------ DATA FOR THIS TASK

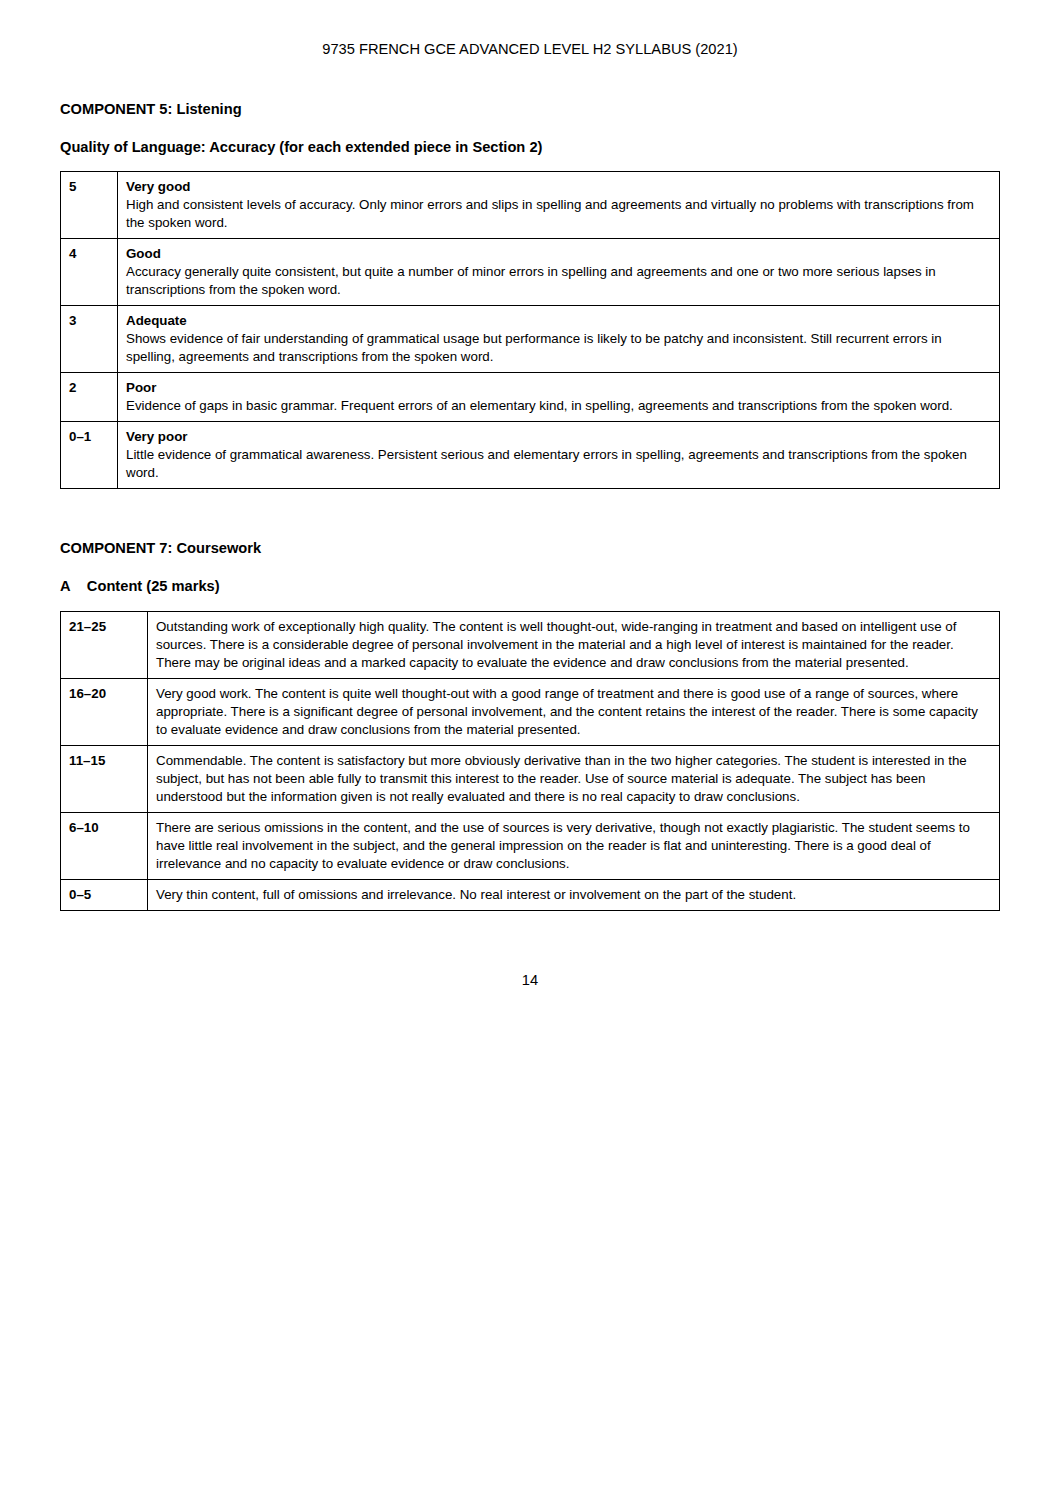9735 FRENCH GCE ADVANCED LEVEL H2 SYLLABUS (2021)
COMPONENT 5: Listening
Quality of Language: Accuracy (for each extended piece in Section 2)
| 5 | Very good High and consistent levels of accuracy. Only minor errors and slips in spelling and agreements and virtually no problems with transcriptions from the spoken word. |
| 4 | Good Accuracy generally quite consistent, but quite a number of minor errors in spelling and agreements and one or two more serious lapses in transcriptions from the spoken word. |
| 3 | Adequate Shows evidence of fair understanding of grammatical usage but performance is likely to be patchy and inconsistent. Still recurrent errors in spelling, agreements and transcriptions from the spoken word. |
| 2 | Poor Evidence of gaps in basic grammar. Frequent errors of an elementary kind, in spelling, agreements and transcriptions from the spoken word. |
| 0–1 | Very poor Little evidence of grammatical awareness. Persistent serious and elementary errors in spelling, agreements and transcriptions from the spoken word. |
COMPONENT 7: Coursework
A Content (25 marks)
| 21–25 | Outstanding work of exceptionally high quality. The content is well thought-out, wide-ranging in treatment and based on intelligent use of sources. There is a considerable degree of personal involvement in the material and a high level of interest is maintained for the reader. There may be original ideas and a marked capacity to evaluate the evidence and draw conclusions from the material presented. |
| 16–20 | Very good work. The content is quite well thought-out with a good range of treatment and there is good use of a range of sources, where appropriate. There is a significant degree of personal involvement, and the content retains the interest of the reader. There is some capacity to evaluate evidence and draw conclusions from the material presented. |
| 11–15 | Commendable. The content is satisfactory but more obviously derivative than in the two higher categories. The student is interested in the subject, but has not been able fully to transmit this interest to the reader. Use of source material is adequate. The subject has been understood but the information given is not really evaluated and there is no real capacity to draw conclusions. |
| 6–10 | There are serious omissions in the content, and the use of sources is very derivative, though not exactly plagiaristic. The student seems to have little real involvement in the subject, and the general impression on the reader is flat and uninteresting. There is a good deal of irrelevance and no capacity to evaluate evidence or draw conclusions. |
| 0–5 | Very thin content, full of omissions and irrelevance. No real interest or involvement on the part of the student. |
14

------------

> _ASSIGNMENT_
Copy, from the material above, each line in which the string "agreements" occurs.

> _ANSWER_
| 5 | Very good High and consistent levels of accuracy. Only minor errors and slips in spelling and agreements and virtually no problems with transcriptions from the spoken word. |
| 4 | Good Accuracy generally quite consistent, but quite a number of minor errors in spelling and agreements and one or two more serious lapses in transcriptions from the spoken word. |
| 3 | Adequate Shows evidence of fair understanding of grammatical usage but performance is likely to be patchy and inconsistent. Still recurrent errors in spelling, agreements and transcriptions from the spoken word. |
| 2 | Poor Evidence of gaps in basic grammar. Frequent errors of an elementary kind, in spelling, agreements and transcriptions from the spoken word. |
| 0–1 | Very poor Little evidence of grammatical awareness. Persistent serious and elementary errors in spelling, agreements and transcriptions from the spoken word. |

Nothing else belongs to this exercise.